▼▼▼

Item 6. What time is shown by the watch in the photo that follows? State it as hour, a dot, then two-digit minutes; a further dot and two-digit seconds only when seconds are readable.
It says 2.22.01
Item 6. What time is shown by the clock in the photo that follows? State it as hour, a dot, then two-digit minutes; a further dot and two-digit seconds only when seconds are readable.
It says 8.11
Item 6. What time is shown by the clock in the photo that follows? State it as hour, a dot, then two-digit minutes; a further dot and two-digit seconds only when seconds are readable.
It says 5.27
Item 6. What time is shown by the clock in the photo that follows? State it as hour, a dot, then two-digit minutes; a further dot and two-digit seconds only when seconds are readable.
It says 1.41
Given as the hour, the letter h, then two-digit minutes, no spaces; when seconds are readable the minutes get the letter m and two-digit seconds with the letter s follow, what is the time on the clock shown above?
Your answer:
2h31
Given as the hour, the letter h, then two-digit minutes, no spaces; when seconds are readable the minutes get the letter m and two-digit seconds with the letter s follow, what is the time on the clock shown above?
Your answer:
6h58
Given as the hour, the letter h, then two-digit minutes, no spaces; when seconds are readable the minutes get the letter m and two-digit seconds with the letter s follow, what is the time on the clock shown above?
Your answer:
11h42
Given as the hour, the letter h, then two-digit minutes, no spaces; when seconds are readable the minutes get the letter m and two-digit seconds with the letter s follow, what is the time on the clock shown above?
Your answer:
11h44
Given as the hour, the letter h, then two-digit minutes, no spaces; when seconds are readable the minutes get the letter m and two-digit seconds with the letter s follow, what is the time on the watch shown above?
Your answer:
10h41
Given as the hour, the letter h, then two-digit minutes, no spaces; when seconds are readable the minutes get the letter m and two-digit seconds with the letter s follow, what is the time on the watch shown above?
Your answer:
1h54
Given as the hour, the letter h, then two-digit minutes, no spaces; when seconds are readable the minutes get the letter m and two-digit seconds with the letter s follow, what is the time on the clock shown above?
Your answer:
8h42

▲▲▲

■ Goal: Copy out word for word every line from the start of the items above down to and including the line that contains "It says 5.27".

■ Solution below:
Item 6. What time is shown by the watch in the photo that follows? State it as hour, a dot, then two-digit minutes; a further dot and two-digit seconds only when seconds are readable.
It says 2.22.01
Item 6. What time is shown by the clock in the photo that follows? State it as hour, a dot, then two-digit minutes; a further dot and two-digit seconds only when seconds are readable.
It says 8.11
Item 6. What time is shown by the clock in the photo that follows? State it as hour, a dot, then two-digit minutes; a further dot and two-digit seconds only when seconds are readable.
It says 5.27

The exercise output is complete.